Configure a numeric field for indexing. To learn more, see the ParadeDB NumericFieldIndexConfig.

Example

from paradedb.indexes import Bm25Index, IndexFieldConfig, NumericFieldIndexConfig

Bm25Index(
    fields=["id", "rank"],
    name="idx_name",
    fields_config=IndexFieldConfig(
    numeric_fields=[
        NumericFieldIndexConfig(field="rank", fast=True),
    ]
)
)


BooleanFieldIndexConfig

BooleanFieldIndexConfig(
    field: str,
    fast: bool = True,
    indexed: bool = True,
    column: typing.Optional[str] = None,
)
Configure a boolean field for indexing. To learn more, see the ParadeDB BooleanFieldIndexConfig.

Example

from paradedb.indexes import Bm25Index, IndexFieldConfig, BooleanFieldIndexConfig

Bm25Index(
    fields=["id", "published"],
    name="idx_name",
    fields_config=IndexFieldConfig(
    numeric_fields=[
        BooleanFieldIndexConfig(field="published", fast=True),
    ]
))


DateTimeFieldIndexConfig

DateTimeFieldIndexConfig(
    field: str,
    fast: bool = True,
    indexed: bool = True,
    column: typing.Optional[str] = None,
)
Configure a date or datetime field for indexing.

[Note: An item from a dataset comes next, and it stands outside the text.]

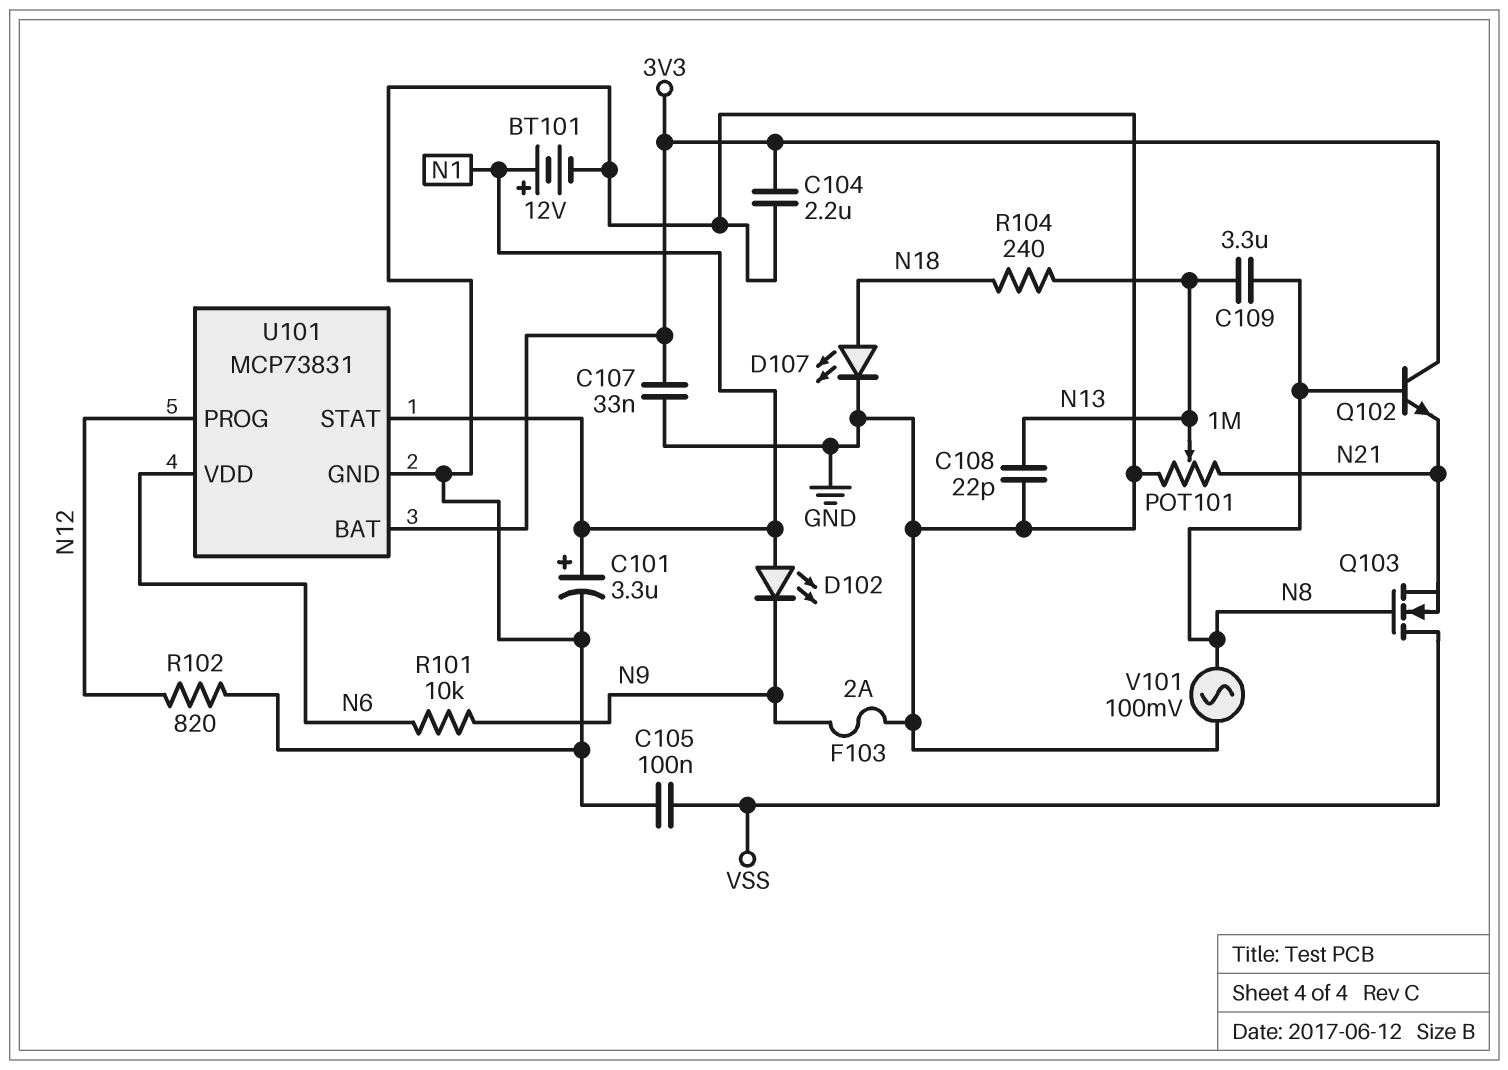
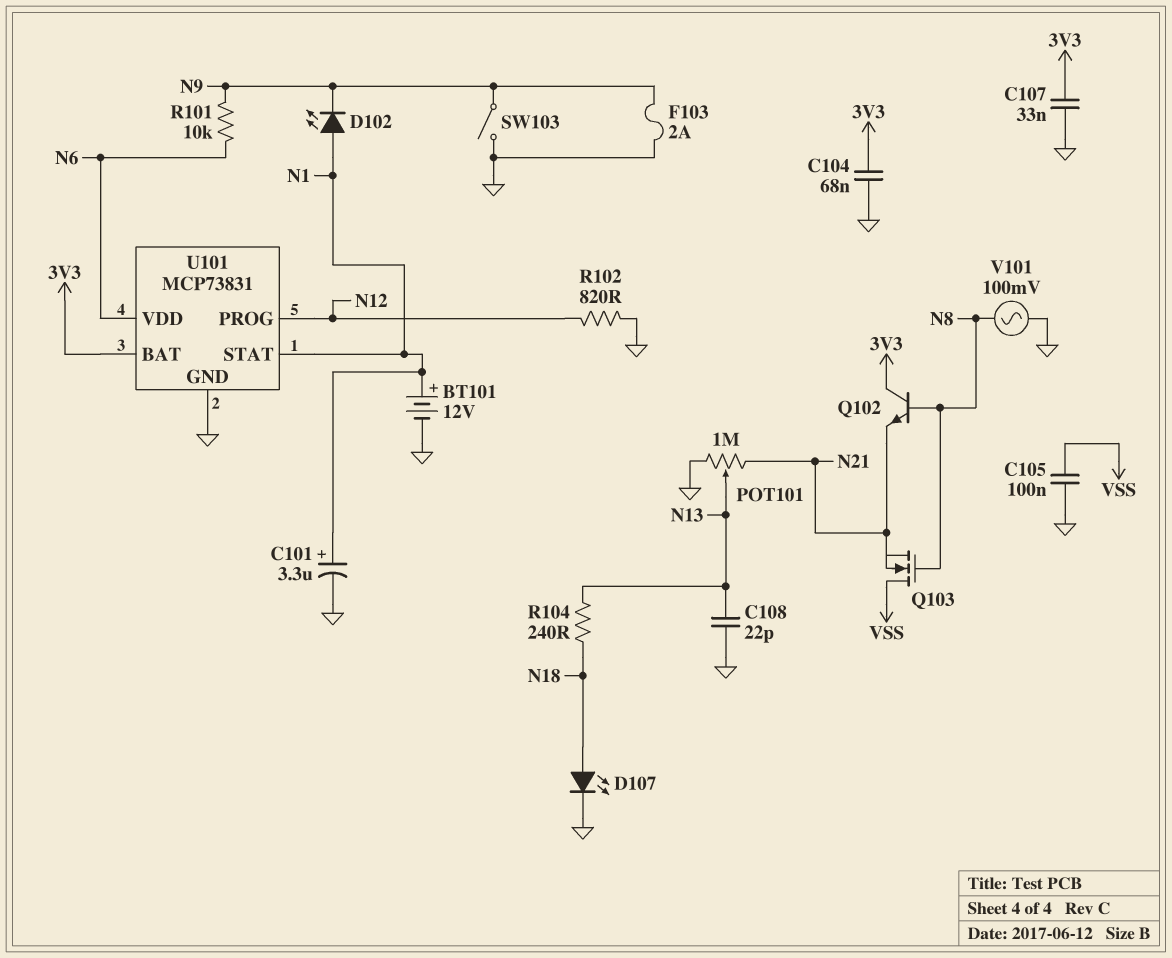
C104: 2.2uF (3V3, GND) -> 68nF (3V3, GND)
C109: 3.3uF (N8, N13) -> none
SW103: none -> switch (GND, N9)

To learn more, see the ParadeDB DateTimeFieldIndexConfig.

Example

from paradedb.indexes import Bm25Index, IndexFieldConfig, DateTimeFieldIndexConfig

Bm25Index(
    fields=["id", "created"],
    name="idx_name",
    fields_config=IndexFieldConfig(
    numeric_fields=[
        DateTimeFieldIndexConfig(field="created", fast=True),
    ]
))


Using Tokenizers with BM25 Index

from paradedb.indexes import Bm25Index, IndexFieldConfig, TextFieldIndexConfig, JSONFieldIndexConfig
from paradedb.tokenizers import WhitespaceTokenizer, NGramTokenizer

Bm25Index(
    fields=["id", "title", "description", "metadata"],
    name="article_bm25_tokenizer_idx",
    fields_config=IndexFieldConfig(
        text_fields=[
            TextFieldIndexConfig(
                field="title",
                fast=True,
                tokenizer=WhitespaceTokenizer(),
                normalizer="lowercase",
                record="position"
            ),
            TextFieldIndexConfig(
                field="description",
                fast=True,
                tokenizer=NGramTokenizer(min_gram=2, max_gram=3),
                normalizer="lowercase",
                record="position"
            )
        ],
        json_fields=[
            JSONFieldIndexConfig(
                field="metadata",
                tokenizer=WhitespaceTokenizer(),
                expand_dots=True
            )
        ]
    )
)

To see more details about each tokenizer, check the class documentation above. To see all tokenizers and options, see Tokenizers.